Syria blasts
Fears have been raised over the continuing escalation of violence in Syria.
Russia is sending attack helicopters to Syria amid warnings from the U.S. administration that it could lead to a dramatic escalation o fthe conflict.
Secretary of State Hillary Clinton voiced the Obama government's concern that the clash between Bashar al-Assad's regime and anti-government forces is on a knife edge and could become a full-scale civil war.
Her warning comes on a day when:
  • The Syrian government killed 10 with a mortar attack on an eastern city, in defiance of a supposed ceasefire.
  • U.N. envoy Kofi Annan called for strong governments to take action and "twist arms" to stem the tide of violence.
  • Angry crowds opened fire on U.N. observers in a rebel-held town.
  • An aid envoy announced an increase in the number of Syrian refugees fleeing to northern Iraq.

Clinton warned that helicopters from Russia could "escalate the conflict quite dramatically", although Russia has maintained that it would not condone the use of outside force to interevene in the conflict.

Clinton called for Moscow to help push forward a political transition plan.

Mortar attack kills 10

Hopes for a ceasefire took a major blow when an anti-government protest was attacked with mortars by the Syrian government.

The attack on the eastern city of Deir el-Zour killed at least 10 people and was the latest act of defiance of the internationally brokered ceasefire, which was supposed to go into effect on 12 April but which has been ignored by both sides.

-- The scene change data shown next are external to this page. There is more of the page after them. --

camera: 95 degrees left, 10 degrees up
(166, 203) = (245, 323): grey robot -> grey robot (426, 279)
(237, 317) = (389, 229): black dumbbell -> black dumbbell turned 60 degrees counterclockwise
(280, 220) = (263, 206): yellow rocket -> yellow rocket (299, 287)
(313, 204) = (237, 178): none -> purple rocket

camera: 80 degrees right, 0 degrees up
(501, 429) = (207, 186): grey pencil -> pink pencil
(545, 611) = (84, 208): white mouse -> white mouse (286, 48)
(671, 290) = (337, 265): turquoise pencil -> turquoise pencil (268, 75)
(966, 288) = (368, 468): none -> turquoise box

Annan calls on governments to twist arms

Annan, the former U.N. secretary-general, called on governments to take greater action to slow the escalation of violence in the 15-month conflict.

His spokesman Ahmad Fawzi said after the Deir el-Zour attack: "It is totally unacceptable and it must stop and that is why Annan has invited governments with influence to raise the bar to another level, to the highest level possible, and twist arms if necessary, to get the parties to implement the plan."

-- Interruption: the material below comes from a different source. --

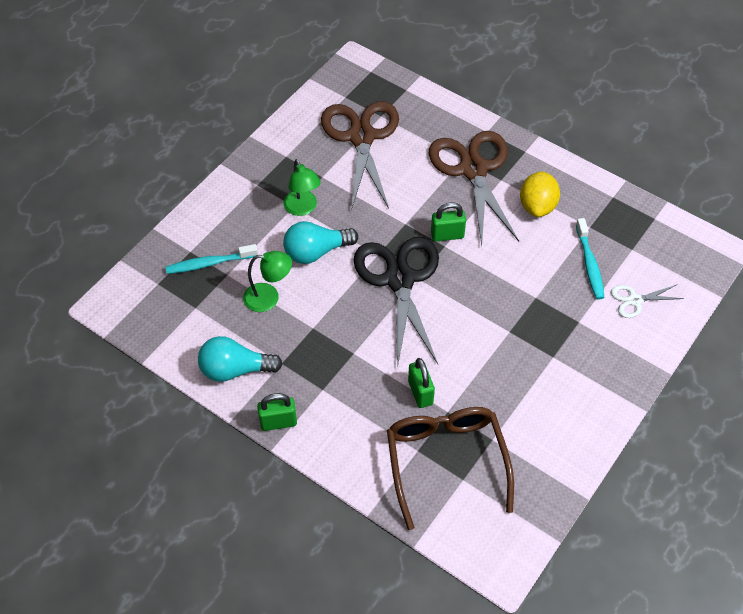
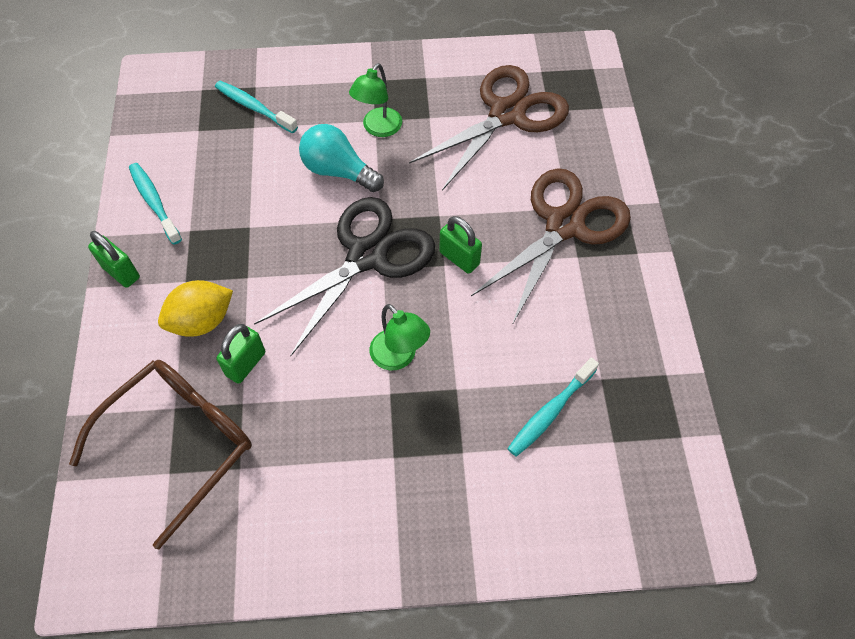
camera: 50 degrees right, 5 degrees up
(235, 369) = (154, 202): turquoise light bulb -> turquoise toothbrush
(269, 297) = (254, 172): green lamp -> green lamp (399, 357)
(537, 206) = (577, 311): yellow lemon -> yellow lemon (202, 321)
(635, 300) = (545, 491): white scissors -> none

He added that it was up to the government to take the first step toward halting the violence, with the death toll now topping 13,000.

"The stronger party should send a strong signal in good faith and stop the violence, and the stronger party in this case is clearly the government of Syria," he added.

U.N. observers under attack

Violence also broke out in the embattled rebel-held town of Haffa as U.N. observers were attacked by crowds firing guns and throwing rocks and metal bars.

Concerns have been raised that Assad's forces are planning a massacre in Haffa, while the UN. .is concerned that civilians are trapped.

The Britain-based Syrian Observatory for Human Rights told Associated Press that residents who attacked the U.N. vehicles were mostly regime loyalists.

Refugee numbers continue to rise

The ever-escalating conflict, which appears set to lead to all-out war, has caused floods of Syrian refugees to flee the country.

According to the International Organisation for Migration, more than 5,000 refugees have crossed into northern Iraq and the numbers are growing.

The refugees, mainly ethnic Kurdish Sunni Muslims, are living in camps, with several hundred taking shelter in mosques, after paying around $300 to be smuggled out of the country.

Close to 100,000 refugees have fled to Turkey, Lebanon and Jordan.